**THE EXERCISE**
Substitute "processed" for "developed" in the items running from the beginning through the line containing "crop and rotate: top 10.456%, bottom 32.859%", and write out that stretch again with nothing else changed.

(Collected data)
===
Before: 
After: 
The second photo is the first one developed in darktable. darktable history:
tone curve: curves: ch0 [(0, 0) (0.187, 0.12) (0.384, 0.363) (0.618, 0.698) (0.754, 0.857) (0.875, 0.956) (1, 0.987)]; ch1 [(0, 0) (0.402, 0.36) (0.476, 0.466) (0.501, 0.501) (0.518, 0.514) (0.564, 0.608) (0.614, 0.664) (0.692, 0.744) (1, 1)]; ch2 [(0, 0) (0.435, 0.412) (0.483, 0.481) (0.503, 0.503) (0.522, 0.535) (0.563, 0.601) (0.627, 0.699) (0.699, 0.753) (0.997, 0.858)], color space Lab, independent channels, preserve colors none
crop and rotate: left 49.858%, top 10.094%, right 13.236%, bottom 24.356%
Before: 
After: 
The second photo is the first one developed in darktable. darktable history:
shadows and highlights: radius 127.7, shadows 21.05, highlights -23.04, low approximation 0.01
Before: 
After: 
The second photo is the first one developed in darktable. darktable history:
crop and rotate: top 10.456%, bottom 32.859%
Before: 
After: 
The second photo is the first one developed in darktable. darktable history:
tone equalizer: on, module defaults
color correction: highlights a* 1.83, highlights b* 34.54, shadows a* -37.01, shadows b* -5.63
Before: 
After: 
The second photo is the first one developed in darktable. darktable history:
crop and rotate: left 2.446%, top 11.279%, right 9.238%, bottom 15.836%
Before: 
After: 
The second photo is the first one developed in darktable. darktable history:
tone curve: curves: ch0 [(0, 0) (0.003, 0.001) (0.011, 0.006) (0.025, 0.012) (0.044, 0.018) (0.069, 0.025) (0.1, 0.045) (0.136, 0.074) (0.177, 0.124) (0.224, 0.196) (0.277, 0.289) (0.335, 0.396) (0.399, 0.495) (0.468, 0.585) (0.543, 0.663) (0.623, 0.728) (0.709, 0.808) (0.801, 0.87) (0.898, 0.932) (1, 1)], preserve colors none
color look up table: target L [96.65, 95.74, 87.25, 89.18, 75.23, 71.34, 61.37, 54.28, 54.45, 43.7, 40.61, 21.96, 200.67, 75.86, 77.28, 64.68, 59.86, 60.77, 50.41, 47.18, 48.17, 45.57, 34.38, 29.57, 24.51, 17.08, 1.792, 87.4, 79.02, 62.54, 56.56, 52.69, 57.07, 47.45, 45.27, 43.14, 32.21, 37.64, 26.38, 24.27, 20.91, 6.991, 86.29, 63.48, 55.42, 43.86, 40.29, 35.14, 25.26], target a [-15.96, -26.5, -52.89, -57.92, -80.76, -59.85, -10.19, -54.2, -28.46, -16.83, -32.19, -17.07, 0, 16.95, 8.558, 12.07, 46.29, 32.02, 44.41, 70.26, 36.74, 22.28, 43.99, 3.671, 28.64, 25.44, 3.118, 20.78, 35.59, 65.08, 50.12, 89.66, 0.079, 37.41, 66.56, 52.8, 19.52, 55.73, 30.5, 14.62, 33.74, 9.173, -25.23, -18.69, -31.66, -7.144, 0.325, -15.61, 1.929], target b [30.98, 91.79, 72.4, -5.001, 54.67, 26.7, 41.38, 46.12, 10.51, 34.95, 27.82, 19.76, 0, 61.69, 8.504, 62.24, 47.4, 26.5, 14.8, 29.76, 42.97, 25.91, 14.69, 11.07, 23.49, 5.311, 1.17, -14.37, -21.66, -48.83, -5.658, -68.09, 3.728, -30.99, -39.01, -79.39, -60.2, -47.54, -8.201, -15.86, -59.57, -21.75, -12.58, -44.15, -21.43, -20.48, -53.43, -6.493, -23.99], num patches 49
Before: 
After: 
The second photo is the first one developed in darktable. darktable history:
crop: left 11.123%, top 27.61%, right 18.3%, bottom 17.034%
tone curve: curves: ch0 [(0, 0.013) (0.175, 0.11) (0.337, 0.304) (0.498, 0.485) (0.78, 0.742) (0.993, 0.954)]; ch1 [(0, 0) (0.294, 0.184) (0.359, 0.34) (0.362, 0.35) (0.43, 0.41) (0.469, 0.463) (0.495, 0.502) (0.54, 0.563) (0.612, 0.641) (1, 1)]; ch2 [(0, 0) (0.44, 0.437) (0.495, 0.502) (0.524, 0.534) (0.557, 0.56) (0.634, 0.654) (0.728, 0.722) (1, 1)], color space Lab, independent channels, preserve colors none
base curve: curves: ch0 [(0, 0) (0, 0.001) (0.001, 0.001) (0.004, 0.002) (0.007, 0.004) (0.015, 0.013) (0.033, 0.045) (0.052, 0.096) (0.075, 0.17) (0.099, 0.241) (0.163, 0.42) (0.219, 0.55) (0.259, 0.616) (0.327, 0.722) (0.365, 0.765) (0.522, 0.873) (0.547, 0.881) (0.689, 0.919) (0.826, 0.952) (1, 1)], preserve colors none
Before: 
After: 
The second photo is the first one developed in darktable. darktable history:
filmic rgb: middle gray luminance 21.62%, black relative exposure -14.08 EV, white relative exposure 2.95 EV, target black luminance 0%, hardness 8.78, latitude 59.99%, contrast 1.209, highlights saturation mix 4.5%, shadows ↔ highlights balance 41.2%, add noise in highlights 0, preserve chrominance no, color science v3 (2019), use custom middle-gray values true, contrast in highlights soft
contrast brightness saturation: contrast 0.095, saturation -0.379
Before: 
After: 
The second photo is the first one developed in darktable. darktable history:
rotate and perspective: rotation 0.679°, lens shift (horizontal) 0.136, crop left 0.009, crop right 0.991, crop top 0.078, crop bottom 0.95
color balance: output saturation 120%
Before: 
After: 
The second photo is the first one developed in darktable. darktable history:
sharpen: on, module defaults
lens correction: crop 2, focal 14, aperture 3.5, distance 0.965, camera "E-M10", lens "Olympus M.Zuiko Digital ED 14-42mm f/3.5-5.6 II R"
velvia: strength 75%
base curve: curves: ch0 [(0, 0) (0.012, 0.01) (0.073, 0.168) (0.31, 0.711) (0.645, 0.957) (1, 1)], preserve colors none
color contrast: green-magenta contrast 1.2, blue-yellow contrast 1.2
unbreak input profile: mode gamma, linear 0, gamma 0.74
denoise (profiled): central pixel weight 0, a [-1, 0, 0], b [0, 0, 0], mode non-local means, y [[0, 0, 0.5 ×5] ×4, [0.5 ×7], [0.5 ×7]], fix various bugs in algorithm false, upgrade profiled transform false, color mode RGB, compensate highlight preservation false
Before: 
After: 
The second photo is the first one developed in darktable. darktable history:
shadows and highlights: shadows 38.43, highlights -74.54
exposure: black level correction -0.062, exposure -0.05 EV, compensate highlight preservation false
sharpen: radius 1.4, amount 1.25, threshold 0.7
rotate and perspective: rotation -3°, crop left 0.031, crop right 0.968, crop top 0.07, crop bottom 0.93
===
**WRITTEN RESPONSE**
Before: 
After: 
The second photo is the first one processed in darktable. darktable history:
tone curve: curves: ch0 [(0, 0) (0.187, 0.12) (0.384, 0.363) (0.618, 0.698) (0.754, 0.857) (0.875, 0.956) (1, 0.987)]; ch1 [(0, 0) (0.402, 0.36) (0.476, 0.466) (0.501, 0.501) (0.518, 0.514) (0.564, 0.608) (0.614, 0.664) (0.692, 0.744) (1, 1)]; ch2 [(0, 0) (0.435, 0.412) (0.483, 0.481) (0.503, 0.503) (0.522, 0.535) (0.563, 0.601) (0.627, 0.699) (0.699, 0.753) (0.997, 0.858)], color space Lab, independent channels, preserve colors none
crop and rotate: left 49.858%, top 10.094%, right 13.236%, bottom 24.356%
Before: 
After: 
The second photo is the first one processed in darktable. darktable history:
shadows and highlights: radius 127.7, shadows 21.05, highlights -23.04, low approximation 0.01
Before: 
After: 
The second photo is the first one processed in darktable. darktable history:
crop and rotate: top 10.456%, bottom 32.859%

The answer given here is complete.